# [Latihan]
Tentukan apakah setiap pernyataan berikut sesuai dengan teks tentang kasih di bawah. Jawab ya atau tidak untuk masing-masing, lalu kutip kata-kata penentunya dari teks.
1. Kasih disebut sebagai hal yang mudah diucapkan.
2. Perintah baru dalam perkataan Yesus ialah supaya kita mengasihi diri sendiri.
3. Buah dari iman kita adalah kasih.

# [Kutipan Teks]
>>>>>

Buah dari iman kita adalah KASIH. Buah dari perjumpaan kita dengan Tuhan Yesus adalah KASIH. Buah yang dirasakan orang dari perjumpaan dengan kita adalah KASIH.
Kasih itu hal mudah sekali untuk diucapkan namun seringkali sangat sukar untuk diungkapkan bahkan dilakukan karena kasih sangat kental dengan pengorbanan, merasakan sakit dan usaha membahagiakan orang lain. Semua ini bisa terjadi bila kita tidak lebih dulu mengasihi Tuhan Yesus dan diri kita sendiri, sehingga berbicara kasih maka kita bicara untuk menjadi berkat bukan menuntut mendapatkan. Seperti yang Tuhan Yesus lakukan dan berikan bagi kita.
Perkataan Yesus: "Aku memberikan perintah baru kepada kamu, yaitu supaya kamu saling mengasihi, sama seperti Aku telah mengasihi kamu demikian pula kamu harus saling mengasihi."

<<<<<

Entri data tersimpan
>>>>>

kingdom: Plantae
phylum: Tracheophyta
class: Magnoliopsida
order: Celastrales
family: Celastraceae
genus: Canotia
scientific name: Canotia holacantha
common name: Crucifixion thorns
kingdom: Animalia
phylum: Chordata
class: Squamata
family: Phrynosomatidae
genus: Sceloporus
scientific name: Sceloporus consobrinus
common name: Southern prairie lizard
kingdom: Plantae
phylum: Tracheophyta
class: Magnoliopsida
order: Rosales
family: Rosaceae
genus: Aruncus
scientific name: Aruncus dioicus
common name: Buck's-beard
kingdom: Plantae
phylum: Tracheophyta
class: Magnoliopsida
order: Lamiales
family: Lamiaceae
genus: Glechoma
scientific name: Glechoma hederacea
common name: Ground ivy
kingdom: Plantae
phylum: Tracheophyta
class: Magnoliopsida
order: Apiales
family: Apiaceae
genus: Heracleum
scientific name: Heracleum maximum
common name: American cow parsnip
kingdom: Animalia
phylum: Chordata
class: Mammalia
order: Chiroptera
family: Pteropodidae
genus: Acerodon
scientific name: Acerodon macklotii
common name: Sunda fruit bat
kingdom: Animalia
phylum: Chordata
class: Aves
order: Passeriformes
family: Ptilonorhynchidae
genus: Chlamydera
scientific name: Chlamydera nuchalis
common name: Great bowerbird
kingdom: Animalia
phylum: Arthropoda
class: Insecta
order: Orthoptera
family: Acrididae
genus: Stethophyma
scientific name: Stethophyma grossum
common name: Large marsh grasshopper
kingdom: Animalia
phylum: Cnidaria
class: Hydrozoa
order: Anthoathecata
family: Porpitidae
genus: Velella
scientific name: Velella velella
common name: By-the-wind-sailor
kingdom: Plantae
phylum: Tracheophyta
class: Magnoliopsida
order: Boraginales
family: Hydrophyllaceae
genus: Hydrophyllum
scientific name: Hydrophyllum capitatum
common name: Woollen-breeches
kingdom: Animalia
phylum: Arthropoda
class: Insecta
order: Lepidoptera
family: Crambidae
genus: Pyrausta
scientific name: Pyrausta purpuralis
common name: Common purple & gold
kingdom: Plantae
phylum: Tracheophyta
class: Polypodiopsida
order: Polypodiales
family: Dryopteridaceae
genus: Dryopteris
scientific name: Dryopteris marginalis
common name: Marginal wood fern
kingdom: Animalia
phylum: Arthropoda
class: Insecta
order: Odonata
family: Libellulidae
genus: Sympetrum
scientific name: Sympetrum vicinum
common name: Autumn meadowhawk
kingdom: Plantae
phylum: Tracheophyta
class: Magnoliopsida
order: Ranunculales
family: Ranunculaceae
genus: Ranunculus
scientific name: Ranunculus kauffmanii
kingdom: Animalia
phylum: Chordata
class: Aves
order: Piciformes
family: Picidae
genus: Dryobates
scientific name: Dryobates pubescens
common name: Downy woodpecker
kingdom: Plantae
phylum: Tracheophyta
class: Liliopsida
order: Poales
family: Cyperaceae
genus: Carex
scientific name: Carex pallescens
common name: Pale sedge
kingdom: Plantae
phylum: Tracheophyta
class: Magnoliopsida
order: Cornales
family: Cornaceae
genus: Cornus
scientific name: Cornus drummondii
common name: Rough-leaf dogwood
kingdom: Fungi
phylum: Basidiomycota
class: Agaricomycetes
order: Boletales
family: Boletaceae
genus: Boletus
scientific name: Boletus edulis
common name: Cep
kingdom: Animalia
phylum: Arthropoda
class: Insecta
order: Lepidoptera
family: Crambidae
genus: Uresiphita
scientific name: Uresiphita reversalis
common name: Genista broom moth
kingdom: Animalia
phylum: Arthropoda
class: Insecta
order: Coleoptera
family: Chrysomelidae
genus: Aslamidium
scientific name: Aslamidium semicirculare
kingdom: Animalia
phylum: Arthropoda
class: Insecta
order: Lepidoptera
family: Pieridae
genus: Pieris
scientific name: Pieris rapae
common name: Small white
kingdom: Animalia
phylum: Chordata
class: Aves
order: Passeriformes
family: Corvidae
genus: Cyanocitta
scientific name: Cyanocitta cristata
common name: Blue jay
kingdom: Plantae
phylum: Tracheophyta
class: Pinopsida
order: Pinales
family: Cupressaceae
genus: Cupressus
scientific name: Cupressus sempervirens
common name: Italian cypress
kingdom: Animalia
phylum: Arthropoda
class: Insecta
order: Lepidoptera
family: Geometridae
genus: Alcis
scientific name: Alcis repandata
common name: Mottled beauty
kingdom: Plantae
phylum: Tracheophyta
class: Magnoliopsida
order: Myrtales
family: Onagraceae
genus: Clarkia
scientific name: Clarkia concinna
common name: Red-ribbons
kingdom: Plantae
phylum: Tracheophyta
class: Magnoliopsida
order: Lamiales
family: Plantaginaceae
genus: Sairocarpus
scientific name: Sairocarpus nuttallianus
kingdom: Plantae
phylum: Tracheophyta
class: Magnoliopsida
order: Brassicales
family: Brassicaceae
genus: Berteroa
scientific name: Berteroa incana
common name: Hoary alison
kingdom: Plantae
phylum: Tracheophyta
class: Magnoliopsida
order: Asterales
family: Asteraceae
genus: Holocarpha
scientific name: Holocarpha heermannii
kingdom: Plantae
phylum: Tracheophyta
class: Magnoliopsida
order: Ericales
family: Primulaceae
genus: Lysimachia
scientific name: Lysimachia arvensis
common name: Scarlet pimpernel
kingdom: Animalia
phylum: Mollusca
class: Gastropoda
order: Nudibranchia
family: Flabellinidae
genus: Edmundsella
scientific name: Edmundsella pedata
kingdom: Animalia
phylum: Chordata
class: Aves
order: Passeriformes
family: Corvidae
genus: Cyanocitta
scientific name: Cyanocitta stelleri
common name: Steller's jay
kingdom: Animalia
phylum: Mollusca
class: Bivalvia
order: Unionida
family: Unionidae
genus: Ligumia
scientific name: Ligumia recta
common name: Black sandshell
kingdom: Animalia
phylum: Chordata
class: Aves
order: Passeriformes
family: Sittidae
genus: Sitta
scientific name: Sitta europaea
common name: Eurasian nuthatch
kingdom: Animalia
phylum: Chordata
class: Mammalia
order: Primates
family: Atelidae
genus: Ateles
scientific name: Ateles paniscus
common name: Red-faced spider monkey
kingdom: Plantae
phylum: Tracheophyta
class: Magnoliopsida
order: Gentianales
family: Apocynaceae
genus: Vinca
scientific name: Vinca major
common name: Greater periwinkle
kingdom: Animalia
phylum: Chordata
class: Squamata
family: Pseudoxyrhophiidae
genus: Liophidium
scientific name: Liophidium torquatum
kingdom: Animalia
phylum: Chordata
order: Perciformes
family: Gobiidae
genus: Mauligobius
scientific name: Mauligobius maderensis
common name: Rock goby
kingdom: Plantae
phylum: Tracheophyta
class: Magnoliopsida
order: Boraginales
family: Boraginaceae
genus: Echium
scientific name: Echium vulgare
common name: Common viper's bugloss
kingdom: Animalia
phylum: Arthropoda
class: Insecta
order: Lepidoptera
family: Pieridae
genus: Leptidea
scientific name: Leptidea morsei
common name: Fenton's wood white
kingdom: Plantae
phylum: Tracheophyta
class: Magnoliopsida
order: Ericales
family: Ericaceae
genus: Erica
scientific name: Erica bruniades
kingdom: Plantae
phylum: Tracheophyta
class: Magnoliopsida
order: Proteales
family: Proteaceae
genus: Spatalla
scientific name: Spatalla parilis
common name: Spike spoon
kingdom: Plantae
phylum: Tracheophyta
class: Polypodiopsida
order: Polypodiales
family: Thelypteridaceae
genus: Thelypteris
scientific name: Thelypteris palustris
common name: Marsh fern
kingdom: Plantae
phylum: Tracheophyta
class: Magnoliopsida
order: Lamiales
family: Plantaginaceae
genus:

<<<<<

# [Hasil Latihan]
1. Ya: "Kasih itu hal mudah sekali untuk diucapkan"
2. Tidak: "supaya kamu saling mengasihi"
3. Ya: "Buah dari iman kita adalah KASIH."